DirectPipelineRunner executes a Pipeline
locally, without contacting the Dataflow service.
DataflowPipelineRunner submits a
Pipeline to the Dataflow service, which executes it on Dataflow-managed Compute Engine
instances. DataflowPipelineRunner returns
as soon as the Pipeline has been submitted. Use
BlockingDataflowPipelineRunner to have execution
updates printed to the console.
The runner is specified as part PipelineOptions.
***
Copy the passage about Dataflow pipeline runners word for word, between "DataflowPipelineRunner submits a" and "as part PipelineOptions.", inclusive.

**Absolute pixel coordinate data**
***
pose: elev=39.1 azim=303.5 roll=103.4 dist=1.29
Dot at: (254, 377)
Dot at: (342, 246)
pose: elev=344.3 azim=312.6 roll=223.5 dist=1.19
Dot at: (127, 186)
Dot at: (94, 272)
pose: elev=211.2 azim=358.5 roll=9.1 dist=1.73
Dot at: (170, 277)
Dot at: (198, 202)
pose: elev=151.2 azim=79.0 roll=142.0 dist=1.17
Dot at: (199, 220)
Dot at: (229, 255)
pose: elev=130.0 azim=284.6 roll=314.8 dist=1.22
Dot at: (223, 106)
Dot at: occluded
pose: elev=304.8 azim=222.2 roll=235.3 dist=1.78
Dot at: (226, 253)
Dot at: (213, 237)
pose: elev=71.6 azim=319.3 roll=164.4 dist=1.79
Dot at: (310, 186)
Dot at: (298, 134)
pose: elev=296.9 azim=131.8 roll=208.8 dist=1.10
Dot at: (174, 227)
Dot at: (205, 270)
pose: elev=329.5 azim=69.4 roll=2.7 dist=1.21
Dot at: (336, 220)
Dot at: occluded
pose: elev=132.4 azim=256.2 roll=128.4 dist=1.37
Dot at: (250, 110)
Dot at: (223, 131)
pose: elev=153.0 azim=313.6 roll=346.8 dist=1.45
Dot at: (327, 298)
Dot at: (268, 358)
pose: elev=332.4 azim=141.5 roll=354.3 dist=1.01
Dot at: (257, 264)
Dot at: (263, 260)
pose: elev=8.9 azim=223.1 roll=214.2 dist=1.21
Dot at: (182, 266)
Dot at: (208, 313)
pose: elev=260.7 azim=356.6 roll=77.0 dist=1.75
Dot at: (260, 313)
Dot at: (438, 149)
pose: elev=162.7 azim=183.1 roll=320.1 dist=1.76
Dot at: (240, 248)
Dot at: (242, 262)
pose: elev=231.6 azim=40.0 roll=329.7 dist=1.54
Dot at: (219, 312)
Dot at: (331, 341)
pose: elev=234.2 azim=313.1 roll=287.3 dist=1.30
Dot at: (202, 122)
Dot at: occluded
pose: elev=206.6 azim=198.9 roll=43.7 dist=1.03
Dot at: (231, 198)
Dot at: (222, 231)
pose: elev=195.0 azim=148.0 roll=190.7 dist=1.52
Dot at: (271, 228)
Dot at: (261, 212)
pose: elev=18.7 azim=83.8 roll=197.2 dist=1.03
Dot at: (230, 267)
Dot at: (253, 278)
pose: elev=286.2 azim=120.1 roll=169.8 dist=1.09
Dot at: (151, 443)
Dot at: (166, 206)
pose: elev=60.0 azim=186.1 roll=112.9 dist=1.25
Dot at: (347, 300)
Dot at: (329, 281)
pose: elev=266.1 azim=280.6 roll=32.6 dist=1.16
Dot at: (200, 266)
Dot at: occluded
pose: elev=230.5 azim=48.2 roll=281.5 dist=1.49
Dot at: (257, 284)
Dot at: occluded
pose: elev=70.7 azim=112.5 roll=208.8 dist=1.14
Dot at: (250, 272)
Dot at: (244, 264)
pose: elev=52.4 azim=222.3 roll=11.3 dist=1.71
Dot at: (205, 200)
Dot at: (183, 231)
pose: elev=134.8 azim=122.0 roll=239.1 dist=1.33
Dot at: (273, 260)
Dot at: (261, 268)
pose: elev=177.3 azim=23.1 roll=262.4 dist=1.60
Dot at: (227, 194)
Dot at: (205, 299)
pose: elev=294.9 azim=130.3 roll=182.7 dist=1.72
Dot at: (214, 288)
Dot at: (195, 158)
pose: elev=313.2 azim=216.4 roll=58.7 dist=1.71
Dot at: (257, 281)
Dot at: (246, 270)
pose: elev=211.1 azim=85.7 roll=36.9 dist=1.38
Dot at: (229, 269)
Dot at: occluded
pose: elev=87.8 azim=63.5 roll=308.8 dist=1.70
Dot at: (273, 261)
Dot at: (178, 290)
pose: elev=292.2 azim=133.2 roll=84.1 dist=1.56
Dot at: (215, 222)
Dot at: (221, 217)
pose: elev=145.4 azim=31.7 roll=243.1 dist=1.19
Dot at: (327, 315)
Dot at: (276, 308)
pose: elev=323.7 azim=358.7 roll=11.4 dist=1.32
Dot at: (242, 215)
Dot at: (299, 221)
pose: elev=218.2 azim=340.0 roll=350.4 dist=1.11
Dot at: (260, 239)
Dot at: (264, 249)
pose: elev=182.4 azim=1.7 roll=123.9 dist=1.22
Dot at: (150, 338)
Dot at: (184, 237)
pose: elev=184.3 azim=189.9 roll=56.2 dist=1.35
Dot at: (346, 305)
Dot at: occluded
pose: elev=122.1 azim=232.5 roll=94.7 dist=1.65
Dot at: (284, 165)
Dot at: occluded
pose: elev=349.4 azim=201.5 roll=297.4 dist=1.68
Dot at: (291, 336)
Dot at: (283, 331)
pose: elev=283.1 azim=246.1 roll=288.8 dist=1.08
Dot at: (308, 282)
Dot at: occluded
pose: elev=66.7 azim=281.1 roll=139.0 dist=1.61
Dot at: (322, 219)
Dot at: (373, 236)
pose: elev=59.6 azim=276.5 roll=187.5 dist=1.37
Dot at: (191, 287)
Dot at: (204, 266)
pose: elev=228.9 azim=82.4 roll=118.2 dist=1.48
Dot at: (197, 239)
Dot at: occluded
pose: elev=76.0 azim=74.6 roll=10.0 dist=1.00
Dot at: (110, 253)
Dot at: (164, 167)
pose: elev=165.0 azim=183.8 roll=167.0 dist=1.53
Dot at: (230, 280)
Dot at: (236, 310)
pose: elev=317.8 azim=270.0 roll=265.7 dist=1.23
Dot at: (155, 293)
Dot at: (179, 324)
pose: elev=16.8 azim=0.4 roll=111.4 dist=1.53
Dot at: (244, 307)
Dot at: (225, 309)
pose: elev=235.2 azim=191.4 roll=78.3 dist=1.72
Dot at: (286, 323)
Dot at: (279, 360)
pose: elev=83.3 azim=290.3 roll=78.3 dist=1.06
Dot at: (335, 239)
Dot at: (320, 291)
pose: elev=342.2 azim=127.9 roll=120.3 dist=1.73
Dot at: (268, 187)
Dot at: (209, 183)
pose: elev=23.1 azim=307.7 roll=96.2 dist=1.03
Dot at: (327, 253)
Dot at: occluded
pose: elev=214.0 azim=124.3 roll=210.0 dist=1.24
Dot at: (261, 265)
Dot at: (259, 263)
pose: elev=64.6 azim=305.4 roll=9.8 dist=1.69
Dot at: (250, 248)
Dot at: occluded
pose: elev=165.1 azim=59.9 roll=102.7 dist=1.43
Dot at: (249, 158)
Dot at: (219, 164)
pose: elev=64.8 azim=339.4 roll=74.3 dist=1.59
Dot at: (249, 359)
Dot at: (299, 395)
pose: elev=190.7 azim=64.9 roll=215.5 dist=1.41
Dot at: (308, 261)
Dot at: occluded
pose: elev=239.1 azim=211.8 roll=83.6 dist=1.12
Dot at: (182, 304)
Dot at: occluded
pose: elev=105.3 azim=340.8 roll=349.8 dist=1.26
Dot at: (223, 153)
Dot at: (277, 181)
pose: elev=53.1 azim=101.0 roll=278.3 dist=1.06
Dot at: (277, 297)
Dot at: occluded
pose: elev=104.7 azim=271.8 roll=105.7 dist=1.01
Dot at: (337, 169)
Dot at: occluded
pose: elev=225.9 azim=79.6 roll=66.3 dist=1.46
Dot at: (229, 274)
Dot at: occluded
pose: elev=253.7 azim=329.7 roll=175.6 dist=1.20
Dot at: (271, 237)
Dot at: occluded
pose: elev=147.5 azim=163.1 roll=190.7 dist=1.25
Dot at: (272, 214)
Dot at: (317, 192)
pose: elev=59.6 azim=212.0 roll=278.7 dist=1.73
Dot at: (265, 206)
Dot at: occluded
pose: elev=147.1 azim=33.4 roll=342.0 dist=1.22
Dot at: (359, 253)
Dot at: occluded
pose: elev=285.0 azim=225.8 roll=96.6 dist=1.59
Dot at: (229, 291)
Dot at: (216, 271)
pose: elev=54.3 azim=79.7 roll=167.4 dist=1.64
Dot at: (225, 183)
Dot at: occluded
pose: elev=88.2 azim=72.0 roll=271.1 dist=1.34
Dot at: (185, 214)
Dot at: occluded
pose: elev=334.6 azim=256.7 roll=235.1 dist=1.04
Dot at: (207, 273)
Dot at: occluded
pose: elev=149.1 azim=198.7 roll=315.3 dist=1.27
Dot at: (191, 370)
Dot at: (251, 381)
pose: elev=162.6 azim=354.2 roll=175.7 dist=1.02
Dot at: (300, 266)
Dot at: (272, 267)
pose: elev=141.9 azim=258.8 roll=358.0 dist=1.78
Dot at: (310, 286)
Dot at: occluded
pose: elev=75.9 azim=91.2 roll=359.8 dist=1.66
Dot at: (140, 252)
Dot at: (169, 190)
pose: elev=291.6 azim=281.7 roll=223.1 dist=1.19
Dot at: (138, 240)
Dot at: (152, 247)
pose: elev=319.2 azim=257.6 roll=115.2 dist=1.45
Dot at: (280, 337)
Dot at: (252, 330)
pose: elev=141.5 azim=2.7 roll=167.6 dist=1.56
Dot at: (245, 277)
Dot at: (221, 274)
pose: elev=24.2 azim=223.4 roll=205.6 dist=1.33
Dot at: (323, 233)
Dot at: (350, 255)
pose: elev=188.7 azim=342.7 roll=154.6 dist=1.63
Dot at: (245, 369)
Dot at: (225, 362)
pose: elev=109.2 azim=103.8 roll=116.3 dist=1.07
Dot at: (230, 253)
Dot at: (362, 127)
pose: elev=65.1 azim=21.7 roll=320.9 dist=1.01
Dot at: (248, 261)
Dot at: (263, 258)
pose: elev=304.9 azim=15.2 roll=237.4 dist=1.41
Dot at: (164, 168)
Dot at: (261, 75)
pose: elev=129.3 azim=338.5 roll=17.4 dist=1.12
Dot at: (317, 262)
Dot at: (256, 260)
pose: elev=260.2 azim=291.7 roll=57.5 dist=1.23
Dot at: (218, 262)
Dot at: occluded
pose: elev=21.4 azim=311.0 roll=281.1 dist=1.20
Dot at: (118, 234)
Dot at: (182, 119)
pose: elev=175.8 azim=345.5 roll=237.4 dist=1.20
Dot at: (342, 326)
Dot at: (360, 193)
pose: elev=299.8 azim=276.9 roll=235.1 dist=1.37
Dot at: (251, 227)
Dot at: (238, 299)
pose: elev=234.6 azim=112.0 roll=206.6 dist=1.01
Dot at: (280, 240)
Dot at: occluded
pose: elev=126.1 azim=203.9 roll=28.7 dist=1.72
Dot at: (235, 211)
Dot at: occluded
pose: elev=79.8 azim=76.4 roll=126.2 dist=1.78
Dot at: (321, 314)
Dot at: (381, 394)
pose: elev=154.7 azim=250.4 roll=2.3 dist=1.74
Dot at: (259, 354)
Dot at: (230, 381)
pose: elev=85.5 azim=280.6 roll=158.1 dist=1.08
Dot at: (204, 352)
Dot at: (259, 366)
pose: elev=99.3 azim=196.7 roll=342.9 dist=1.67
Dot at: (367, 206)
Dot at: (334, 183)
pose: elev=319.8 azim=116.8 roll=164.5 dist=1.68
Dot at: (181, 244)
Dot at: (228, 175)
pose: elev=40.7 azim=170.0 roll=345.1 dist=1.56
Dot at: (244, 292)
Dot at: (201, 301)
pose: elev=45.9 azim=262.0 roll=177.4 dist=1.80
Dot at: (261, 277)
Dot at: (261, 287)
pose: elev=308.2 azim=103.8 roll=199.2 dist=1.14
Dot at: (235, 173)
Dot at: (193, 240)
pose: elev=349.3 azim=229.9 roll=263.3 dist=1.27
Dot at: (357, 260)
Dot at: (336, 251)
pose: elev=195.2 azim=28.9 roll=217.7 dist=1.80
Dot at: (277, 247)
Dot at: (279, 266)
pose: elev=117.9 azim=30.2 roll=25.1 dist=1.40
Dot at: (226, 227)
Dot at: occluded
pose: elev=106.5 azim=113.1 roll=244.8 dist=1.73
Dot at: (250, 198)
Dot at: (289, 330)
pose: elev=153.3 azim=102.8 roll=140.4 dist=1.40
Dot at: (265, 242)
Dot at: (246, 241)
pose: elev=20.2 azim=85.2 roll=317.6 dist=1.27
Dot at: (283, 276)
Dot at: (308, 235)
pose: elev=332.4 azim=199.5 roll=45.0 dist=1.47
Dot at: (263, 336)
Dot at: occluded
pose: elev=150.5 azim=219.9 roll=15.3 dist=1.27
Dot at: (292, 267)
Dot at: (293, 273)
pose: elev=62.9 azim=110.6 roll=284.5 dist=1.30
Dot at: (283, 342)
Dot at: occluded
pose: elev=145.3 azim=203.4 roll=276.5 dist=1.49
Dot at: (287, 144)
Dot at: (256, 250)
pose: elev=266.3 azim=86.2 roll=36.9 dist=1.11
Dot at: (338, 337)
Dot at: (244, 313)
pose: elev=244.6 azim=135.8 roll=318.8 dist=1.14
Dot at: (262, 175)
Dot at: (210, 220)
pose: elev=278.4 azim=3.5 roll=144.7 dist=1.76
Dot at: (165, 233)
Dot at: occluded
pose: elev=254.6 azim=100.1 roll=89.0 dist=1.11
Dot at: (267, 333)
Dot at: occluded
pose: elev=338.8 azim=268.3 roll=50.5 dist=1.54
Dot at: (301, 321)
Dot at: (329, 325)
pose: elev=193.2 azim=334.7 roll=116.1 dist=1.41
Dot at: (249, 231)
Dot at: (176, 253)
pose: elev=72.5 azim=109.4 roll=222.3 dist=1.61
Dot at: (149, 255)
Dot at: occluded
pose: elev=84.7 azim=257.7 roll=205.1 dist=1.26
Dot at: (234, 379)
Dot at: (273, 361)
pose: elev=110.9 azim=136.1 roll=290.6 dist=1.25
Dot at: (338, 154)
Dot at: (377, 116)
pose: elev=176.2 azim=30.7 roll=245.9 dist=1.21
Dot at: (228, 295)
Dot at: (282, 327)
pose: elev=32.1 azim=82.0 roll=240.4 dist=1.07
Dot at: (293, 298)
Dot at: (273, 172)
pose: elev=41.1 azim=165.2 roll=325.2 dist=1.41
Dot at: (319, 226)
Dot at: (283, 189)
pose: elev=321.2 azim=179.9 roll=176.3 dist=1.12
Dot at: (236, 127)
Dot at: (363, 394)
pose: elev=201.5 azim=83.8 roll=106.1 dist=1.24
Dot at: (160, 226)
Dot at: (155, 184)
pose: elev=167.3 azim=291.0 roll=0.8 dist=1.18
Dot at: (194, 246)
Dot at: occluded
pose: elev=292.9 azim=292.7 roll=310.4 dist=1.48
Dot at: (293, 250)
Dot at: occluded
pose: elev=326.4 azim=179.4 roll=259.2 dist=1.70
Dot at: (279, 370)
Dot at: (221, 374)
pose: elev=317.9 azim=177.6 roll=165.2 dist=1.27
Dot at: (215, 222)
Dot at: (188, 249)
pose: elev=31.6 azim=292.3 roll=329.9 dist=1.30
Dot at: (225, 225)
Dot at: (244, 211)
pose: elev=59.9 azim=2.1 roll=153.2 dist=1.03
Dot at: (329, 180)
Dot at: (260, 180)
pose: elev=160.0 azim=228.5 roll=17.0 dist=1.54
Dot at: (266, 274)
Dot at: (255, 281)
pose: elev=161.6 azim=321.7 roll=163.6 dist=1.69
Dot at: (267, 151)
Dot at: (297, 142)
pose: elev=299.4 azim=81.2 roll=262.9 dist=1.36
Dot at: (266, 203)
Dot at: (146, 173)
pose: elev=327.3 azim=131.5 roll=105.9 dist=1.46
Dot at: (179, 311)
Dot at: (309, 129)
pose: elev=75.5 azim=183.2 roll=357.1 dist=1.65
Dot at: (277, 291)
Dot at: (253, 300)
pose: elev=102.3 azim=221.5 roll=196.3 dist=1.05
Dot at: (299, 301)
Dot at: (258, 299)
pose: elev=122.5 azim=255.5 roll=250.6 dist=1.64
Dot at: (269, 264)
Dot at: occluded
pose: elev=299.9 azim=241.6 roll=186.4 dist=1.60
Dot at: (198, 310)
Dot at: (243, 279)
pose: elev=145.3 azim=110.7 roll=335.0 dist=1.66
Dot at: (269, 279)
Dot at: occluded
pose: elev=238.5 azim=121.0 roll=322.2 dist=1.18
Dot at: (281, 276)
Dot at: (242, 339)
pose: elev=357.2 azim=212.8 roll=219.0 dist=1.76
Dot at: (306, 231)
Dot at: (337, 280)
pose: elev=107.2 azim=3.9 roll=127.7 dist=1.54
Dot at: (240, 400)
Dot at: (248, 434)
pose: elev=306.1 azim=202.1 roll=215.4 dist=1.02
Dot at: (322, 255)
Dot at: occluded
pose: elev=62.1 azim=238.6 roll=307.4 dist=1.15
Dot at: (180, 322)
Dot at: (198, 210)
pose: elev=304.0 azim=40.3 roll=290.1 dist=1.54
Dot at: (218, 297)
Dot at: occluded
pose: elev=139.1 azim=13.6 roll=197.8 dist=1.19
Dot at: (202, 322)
***
**Solved problem**
DataflowPipelineRunner submits a
Pipeline to the Dataflow service, which executes it on Dataflow-managed Compute Engine
instances. DataflowPipelineRunner returns
as soon as the Pipeline has been submitted. Use
BlockingDataflowPipelineRunner to have execution
updates printed to the console.
The runner is specified as part PipelineOptions.